Missing TLS Certificate Verification in Faye-WebSocket

Missing TLS Certificate Verification in Faye

Versions: < 1.4.0

Package URL: https://rubygems.org/gems/faye

Tested on: Ruby 2.7.2, Faye v1.3.0, EventMachine v1.2.7

Vulnerability Description

The Faye library, before version 1.4.0, is vulnerable to a man-in-the-middle attack due to missing TLS certificate verification in its WebSocket connections. Faye relies on em-http-request and faye-websocket in the Ruby version of its client. These libraries use the EM::Connection#start_tls method in EventMachine to implement the TLS handshake for wss: URLs. This method does not verify that the server presents a valid and trusted TLS certificate for the expected hostname by default, making any https: or wss: connection vulnerable.

The first request made by a Faye client is via normal HTTP, but subsequent messages may be sent via WebSocket, exposing them to the same vulnerability.

Example Scenario: Vulnerable Web Application

Consider a web application using Faye for real-time messaging.

1. Setup the Vulnerable Application:

   require 'faye'
   
   EM.run {
     client = Faye::Client.new('wss://example.com/faye')
     
     publication = client.publish('/some/channel', 'text' => 'Hello world')
     
     publication.callback do
       puts 'Message received by server!'
     end
   
     publication.errback do |error|
       puts "There was a problem: #{error.message}"
     end
   }

2. Exploit the Vulnerability:

   • An attacker can perform a man-in-the-middle attack by intercepting the WebSocket connection and presenting an invalid TLS certificate.

   • Since EM::Connection#start_tls does not verify the certificate by default, the client will accept the connection without validating the server's identity.

Issue Replication

To replicate the issue, follow these steps:

1. Setup a proxy to intercept WebSocket connections:

   • Use a tool like Burp Suite or OWASP Zap.

2. Intercept the WebSocket handshake:

   • Intercept the connection initiated by the Faye client.

3. Present an invalid TLS certificate:

   • Use the proxy to present an invalid or self-signed TLS certificate to the client.

   • Observe that the client accepts the connection without validating the certificate, demonstrating the vulnerability.

Fix

Faye v1.4.0 fixes this issue by enabling certificate verification by default. The :verify_peer option is now switched on by default in Faye.
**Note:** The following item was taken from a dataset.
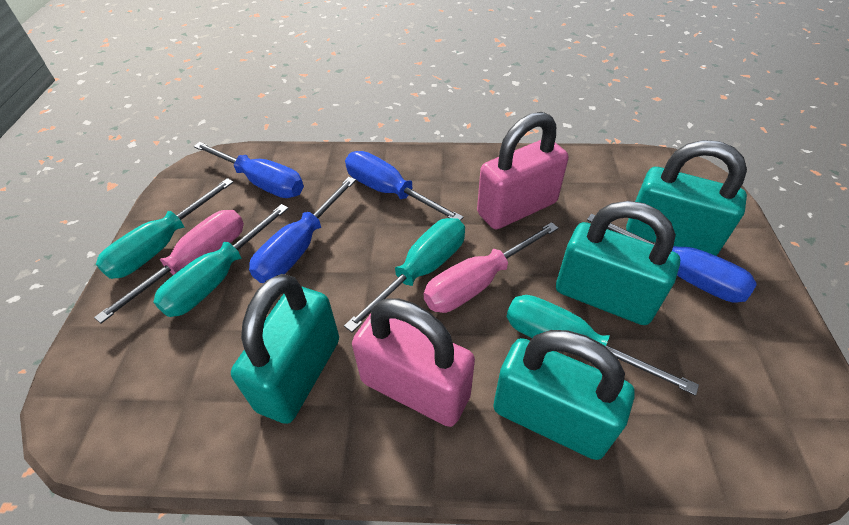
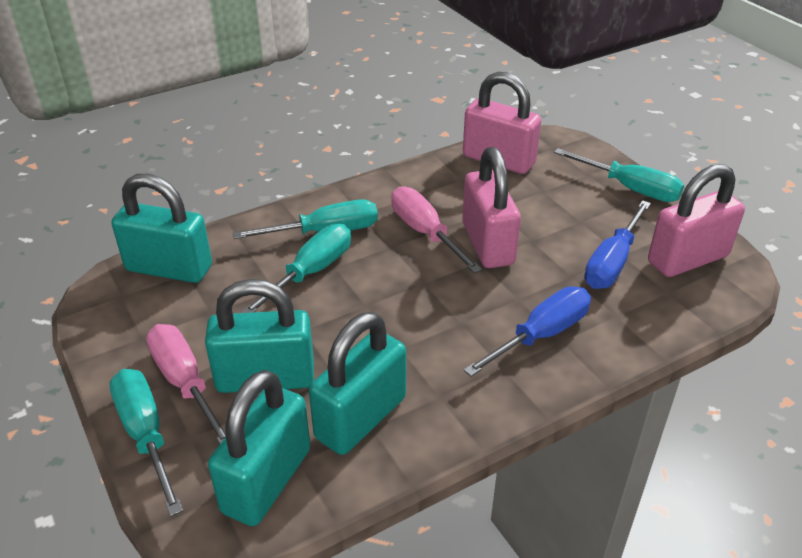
blue screwdriver: 4 -> 2
pink padlock: 2 -> 3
client = Faye::Client.new('https://example.com/', tls: { verify_peer: true })

Recommendations

• Upgrade to Faye version 1.4.0 or later.
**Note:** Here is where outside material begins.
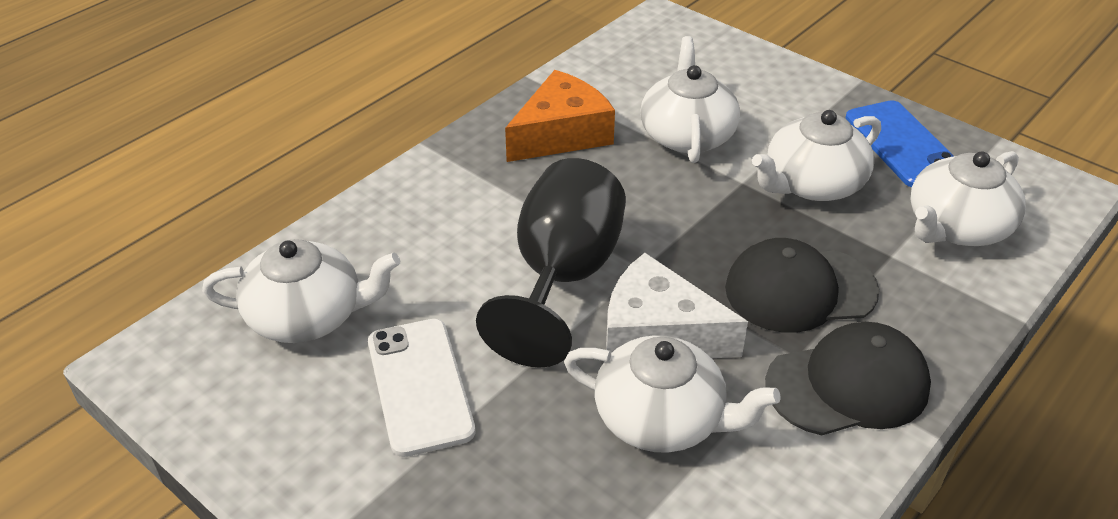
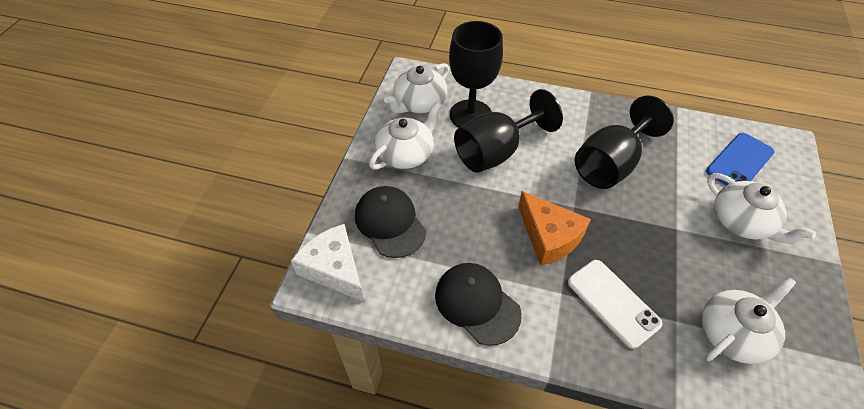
black goblet: 1 -> 3
white teapot: 5 -> 4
• Ensure that the :verify_peer option is enabled to enforce TLS certificate verification.

Remediation Code Example

To ensure TLS certificate verification, configure the Faye client as follows:

client = Faye::Client.new('https://example.com/', tls: { verify_peer: true })

In Node.js, the configuration would be:

var client = new faye.Client('https://example.com/', {
  tls: {
    ca: fs.readFileSync('path/to/certificate.pem')
  }
});

Further Information

For further background information on this issue, please see:

• faye#524

• faye-websocket#129

We would like to thank Tero Marttila and Daniel Morsing for their invaluable assistance and feedback on this issue.

Vulnerability Disclosure Timeline

Following responsible disclosure guidelines, we reported this issue to the Faye maintainers. The issue was fixed in Faye v1.4.0, which enables TLS verification by default.